A Pequena África, formada por Morro da Providência, Saúde, Gamboa e Santo Cristo, nasceu ligada ao porto e às águas. Foi espaço de povos originários expulsos, centro do tráfico de milhões de africanos escravizados e território de resistências. Após a Guerra de Canudos, soldados ocuparam o Morro, origem do termo “favela”. Hoje, apesar das obras do Porto Maravilha e das desigualdades, a comunidade segue viva, criativa e lutando por direitos, memória e dignidade.
• Investimento em infraestrutura para distribuição igualitária e regular da água
Garantia de recursos públicos para a expansão e manutenção da infraestrutura de abastecimento e saneamento nas áreas mais vulnerabilizadas, corrigindo as desigualdades históricas de acesso; instalação de reservatórios coletivos no território com uma logística de distribuição eficiente; implementação de sistemas de captação de água da chuva nas moradias e à instalação de telhados verdes. Destacamos a necessidade de um filtro no sistema de abastecimento e do monitoramento da qualidade da água.
• Mecanismos de combate ao calor extremo
Para combater o calor excessivo, demandamos a implementação de bebedouros de água potável, chuveiros e sistemas de nebulização e resfriamento coletivo pela região.
• Fortalecimento da participação popular
As comunidades locais, especialmente as mais vulnerabilizadas, devem participar ativamente da elaboração, monitoramento e avaliação das políticas públicas relacionadas à água. Conselhos gestores, audiências públicas e fóruns comunitários são espaços importantes para essa participação.
Fiscalização e transparência
Implantação de mecanismos eficazes de fiscalização do fornecimento e qualidade da água, com transparência nas informações. Órgãos públicos e organizações da sociedade civil devem atuar juntos para monitorar o cumprimento das normas e denunciar irregularidades.
• Direito à moradia digna à toda a população que habita tradicionalmente a Pequena África e o Morro da Providência
É fundamental que as políticas públicas reconheçam e respeitem os direitos das comunidades locais, promovendo soluções inclusivas e sustentáveis que garantam sua permanência e bem-estar, e que contenham a especulação imobiliária e os processos de gentrificação. Reivindicamos à restauração de prédios públicos destinados à moradia popular e planejamento imobiliário que atenda à classe popular, com incentivo público, como já previsto na contrapartida para as obras do Porto Maravilha.

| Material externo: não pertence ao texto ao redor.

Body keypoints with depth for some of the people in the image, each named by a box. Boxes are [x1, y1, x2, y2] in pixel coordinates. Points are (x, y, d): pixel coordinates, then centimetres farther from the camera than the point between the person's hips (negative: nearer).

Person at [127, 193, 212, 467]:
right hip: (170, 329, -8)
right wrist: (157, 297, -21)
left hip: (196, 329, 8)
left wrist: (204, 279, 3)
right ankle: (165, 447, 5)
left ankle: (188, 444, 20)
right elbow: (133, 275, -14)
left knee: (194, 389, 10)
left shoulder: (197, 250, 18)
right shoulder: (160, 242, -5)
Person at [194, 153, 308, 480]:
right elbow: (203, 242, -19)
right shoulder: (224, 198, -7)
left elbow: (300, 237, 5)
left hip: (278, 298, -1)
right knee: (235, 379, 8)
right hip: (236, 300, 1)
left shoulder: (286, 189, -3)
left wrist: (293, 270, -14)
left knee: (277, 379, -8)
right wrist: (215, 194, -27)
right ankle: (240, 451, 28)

• Criação de mais espaços verdes
Defendemos a criação de praças, espaços vegetados que atuam como ilhas de resfriamento, hortas comunitárias e agroflorestas que sirvam também como espaços educativos, valorizando os conhecimentos existentes no nosso território. A implementação de vegetação nas áreas públicas na região portuária deve se dar associada ao fortalecimento das iniciativas coletivas e familiares já em curso em espaços coletivos e quintais produtivos, com manutenção e ampliação das áreas de restauração ambiental já existentes. Há uma diversidade de iniciativas em curso, a exemplo da Providência Agroecológica, no Morro da Providência, que atuam vinculando a proteção ambiental ao fortalecimento dos laços comunitários, ao cuidado em saúde, à educação, à produção e ao acesso a bens artísticos e culturais. Essas ações contribuem não apenas para a recuperação e preservação de áreas verdes em contexto urbano, mas também para a construção de redes de apoio mútuo, o estímulo à economia local e a valorização das identidades culturais do território. Ao promover a integração entre sustentabilidade ambiental, inclusão social e produção cultural, tais iniciativas fortalecem a resiliência comunitária e reafirmam o direito à cidade para seus habitantes.
• Acesso à alimentação saudável e sem veneno
Reivindica-se uma maior disponibilidade de alimentos saudáveis e não processados a preços justos que possam ser acessados via feiras livres e comércios locais, fortalecendo a economia solidária e a agricultura urbana e camponesa do estado do Rio de Janeiro. Reivindica-se, juntamente, o acesso à terra para a produção de alimentos saudáveis, associada ao acesso à moradia. Além disso, é essencial que a alimentação escolar seja fortalecida com produtos da agricultura urbana, familiar e urbana agroecológica, garantindo a ingestão de alimentos sem veneno, frescos e diversos para nossas crianças. Consideramos a agroecologia como um caminho importante para o enfrentamento e adaptação às mudanças climáticas.